Light at the end of the tunnel for Zim football

Grace Chingoma-Senior Sports Reporter

EFFORTS to have Zimbabwe’s suspension from international football lifted took a giant leap towards finalisation yesterday when another high-level FIFA delegation held another key meeting with the Sport and Recreation Commission in Harare. 

As was the case during their initial meeting in April, both FIFA and SRC kept a tight lid on their deliberations. 

But sources told The Herald last night that considerable progress had been made in the discussions with resolutions now being forwarded to the FIFA Council to make a determination on Zimbabwe’s fate.

FIFA, who are understood to be also keen on finding a lasting solution to the Zimbabwe crisis, dispatched a delegation that included representatives from CAF and COSAFA. 

The delegation included FIFA’s head of development programmes in Africa Solomon Mudege, Gelson Fernandes (FIFA director Member Associations Africa) and COSAFA president Artur de Almedida de Silva.

Almedida was also representing CAF in the indaba. 

FIFA, CAF and COSAFA met with SRC yesterday morning to finalise details on ZIFA’s situation ahead of a council meeting expected this week to review the country’s suspension, the sources said. 

 “Should the suspension be lifted it is expected that a Normalisation Committee would then be immediately put into place to implement a roadmap to the ZIFA reforms.”

Critically, it also emerged from the deliberations that Zimbabwe’s anticipated return to the international game will be without ousted ZIFA president Felton Kamambo and his board. 

There is also no immediate return for Gift Banda and his executive. 

Banda has been the acting ZIFA president since April 2022 when the association’s congress recalled the trio of Philemon Machana, Bryton Malandule and Kamambo. 

“The discussions have confirmed that Felton Kamambo and Banda led Executive will not be part of the interim arrangements at ZIFA. 

“FIFA are this time determined to clean the house completely at ZIFA from grassroots to the executive committee level. 

“What was also important from the meeting is that there is alignment, focus and co-operation between FIFA, CAF and the SRC,” added the sources. 

 After their lengthy indaba with SRC at the regulatory body’s boardroom at the National Sports Stadium, the parties then paid a courtesy call on Youth, Sport, Arts and Recreation Minister Kirsty Coventry to brief her on the latest developments on the ZIFA matter. 

Sports Commission director-general Eltah Nengomasha could not be drawn to comment on the arrival of the delegation and their itinerary. 

But as reported earlier by our sister paper The Sunday Mail a few weeks ago, this week has a strong bearing on the shape that is going to be taken by Zimbabwean football.

The Warriors are expected to be part of the 2026 World Cup qualifying campaign amid strong indications that FIFA could lift Zimbabwe’s suspension. 

The draw for the World Cup qualifiers, which will precede the 45th CAF Ordinary General Assembly, will be conducted in Cotonou, Benin, next Wednesday. 

Nine teams from the continent will qualify for the expanded World Cup, an increase of four from the slots that have been traditionally reserved for Africa. 

FIFA will stage the 2026 edition in three North American countries — Mexico, the United States and Canada.

The Warriors, who have slid into the 128th position on the FIFA rankings due to their inactivity, could bounce back just in time for the 2026 qualifiers. 

This world football governing body and the Sports and Recreation Commission (SRC) seem to have found common ground, which will pave the way for the setting up of the widely expected Normalisation Committee to oversee the administration of troubled ZIFA. 

FIFA would have to first lift Zimbabwe’s suspension before constituting a Normalisation Committee.
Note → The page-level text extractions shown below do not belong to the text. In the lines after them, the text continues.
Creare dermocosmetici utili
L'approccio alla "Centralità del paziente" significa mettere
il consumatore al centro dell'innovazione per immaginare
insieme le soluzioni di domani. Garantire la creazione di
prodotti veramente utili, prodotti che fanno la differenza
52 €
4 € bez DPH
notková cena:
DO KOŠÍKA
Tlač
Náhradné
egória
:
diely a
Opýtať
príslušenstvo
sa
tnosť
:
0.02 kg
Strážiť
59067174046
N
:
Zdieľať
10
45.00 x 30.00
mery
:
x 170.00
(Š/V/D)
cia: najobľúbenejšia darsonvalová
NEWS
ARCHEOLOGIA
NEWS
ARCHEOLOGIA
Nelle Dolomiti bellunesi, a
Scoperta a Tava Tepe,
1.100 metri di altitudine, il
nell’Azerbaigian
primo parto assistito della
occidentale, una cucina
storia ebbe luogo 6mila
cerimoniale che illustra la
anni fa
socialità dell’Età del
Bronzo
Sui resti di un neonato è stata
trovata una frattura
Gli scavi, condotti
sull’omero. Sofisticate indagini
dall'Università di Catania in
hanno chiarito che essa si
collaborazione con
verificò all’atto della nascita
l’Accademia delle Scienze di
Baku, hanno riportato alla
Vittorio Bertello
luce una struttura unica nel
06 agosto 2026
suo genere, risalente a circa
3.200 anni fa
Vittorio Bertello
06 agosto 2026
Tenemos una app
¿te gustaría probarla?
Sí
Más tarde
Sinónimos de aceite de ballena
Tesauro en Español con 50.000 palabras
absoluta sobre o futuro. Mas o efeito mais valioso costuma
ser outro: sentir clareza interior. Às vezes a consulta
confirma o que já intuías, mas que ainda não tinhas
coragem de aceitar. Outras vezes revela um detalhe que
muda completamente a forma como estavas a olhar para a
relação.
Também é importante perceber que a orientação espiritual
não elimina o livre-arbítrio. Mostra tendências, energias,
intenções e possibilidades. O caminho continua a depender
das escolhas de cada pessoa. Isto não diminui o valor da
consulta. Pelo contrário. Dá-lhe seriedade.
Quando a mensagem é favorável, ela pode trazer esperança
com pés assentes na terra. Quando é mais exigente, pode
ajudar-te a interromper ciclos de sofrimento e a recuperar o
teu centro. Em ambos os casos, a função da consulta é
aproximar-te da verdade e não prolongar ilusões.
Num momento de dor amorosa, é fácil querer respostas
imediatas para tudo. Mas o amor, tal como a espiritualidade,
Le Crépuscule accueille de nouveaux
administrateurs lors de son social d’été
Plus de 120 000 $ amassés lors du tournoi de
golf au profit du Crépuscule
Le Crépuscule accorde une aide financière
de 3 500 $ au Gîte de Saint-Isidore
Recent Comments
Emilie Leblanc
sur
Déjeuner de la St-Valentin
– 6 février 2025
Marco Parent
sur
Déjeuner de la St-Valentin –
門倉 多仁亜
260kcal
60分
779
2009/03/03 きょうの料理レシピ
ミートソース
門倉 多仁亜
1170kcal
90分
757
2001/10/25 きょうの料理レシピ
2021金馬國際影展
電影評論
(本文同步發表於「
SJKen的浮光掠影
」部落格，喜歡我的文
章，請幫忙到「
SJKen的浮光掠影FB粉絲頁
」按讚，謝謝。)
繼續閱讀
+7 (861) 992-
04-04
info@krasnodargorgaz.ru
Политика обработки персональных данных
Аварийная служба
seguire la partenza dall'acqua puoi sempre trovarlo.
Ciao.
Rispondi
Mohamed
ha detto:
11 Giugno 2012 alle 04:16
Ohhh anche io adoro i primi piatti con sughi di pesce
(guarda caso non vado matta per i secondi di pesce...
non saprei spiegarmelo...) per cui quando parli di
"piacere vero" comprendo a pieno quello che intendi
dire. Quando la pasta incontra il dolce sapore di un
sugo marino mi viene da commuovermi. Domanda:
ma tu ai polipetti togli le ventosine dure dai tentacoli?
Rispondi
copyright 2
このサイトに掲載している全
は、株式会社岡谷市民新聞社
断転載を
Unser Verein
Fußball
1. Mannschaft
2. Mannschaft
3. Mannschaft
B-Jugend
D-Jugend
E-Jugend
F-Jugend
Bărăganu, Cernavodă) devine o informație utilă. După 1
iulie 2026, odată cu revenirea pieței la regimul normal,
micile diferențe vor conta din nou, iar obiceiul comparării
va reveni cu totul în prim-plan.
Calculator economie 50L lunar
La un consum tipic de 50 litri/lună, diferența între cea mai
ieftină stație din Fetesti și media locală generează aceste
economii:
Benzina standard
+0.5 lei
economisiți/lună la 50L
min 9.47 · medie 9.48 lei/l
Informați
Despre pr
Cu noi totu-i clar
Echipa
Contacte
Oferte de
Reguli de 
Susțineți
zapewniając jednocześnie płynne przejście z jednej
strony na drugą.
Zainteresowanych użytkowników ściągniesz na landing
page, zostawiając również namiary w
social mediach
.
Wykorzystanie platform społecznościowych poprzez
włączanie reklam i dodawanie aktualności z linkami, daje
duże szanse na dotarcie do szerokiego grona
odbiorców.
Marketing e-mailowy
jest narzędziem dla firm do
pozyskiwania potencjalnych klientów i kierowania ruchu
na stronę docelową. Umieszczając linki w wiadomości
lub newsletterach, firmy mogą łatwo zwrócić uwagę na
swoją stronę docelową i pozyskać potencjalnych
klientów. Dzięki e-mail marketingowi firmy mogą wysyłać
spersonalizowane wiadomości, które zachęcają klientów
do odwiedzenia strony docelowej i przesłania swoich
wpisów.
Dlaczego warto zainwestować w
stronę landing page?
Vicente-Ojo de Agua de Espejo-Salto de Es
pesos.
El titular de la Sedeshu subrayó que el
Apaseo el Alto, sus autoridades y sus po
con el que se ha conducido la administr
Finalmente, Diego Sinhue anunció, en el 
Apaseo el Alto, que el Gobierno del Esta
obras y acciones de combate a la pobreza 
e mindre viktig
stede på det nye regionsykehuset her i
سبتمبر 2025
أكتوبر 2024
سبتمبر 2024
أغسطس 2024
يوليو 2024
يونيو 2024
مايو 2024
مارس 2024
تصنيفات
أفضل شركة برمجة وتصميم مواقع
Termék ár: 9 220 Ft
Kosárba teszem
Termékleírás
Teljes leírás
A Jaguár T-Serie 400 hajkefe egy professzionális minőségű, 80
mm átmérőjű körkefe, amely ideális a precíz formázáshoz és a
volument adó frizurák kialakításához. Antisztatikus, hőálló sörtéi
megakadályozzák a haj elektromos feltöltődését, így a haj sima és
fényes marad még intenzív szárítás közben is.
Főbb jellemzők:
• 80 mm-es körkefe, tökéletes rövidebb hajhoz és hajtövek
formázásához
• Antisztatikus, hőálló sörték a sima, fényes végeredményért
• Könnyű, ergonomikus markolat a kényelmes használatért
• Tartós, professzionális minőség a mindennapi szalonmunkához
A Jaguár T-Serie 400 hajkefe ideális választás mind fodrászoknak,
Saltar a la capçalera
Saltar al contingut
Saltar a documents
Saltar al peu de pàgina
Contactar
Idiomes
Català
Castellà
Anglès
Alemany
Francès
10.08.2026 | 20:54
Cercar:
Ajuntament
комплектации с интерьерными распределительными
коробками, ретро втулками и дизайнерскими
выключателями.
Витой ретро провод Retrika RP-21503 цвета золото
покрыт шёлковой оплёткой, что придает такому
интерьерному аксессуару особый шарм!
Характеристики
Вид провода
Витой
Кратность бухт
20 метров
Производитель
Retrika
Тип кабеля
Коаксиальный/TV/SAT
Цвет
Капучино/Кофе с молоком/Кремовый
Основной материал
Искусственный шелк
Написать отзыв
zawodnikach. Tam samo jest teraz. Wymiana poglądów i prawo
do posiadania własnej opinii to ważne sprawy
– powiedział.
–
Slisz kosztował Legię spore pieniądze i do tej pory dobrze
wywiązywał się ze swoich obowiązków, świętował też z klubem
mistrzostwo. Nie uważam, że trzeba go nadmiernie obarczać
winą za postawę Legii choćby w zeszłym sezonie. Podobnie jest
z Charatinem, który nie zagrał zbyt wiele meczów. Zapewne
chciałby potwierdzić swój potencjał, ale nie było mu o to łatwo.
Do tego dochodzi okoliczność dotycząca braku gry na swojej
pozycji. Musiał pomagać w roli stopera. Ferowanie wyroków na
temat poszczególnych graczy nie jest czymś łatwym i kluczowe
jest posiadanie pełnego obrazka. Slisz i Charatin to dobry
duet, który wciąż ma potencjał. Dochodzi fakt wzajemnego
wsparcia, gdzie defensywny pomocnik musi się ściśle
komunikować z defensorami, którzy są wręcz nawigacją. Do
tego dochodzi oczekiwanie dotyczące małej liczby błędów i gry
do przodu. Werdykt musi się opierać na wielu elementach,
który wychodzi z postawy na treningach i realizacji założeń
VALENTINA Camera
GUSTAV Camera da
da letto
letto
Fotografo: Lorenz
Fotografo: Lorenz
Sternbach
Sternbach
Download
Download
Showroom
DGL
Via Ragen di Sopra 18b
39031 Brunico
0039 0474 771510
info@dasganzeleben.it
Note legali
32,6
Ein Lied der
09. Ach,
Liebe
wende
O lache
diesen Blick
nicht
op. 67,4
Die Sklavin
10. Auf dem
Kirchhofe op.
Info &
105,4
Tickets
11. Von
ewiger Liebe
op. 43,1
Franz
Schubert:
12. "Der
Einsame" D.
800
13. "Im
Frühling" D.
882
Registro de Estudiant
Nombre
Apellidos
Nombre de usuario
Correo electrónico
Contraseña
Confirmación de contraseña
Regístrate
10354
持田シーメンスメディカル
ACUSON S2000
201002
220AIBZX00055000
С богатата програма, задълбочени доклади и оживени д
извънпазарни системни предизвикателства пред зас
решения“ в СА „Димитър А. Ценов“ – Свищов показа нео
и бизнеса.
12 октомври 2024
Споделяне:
FIFA appear to have been convinced that the “win-win” situation in Zimbabwe’s case was the appointment of the Normalisation Committee. 

Zimbabwe’s membership rights at FIFA were suspended last year in February when FIFA ruled that the intervention by the Sports Commission to suspend the ZIFA board pending investigations into various allegations of corruption and mismanagement constituted third-party interference.

The ZIFA board was suspended in November 2021 and three weeks later FIFA descended on Zimbabwe. Some members of the suspended board led by Kamambo were later kicked out of football via a vote of no confidence.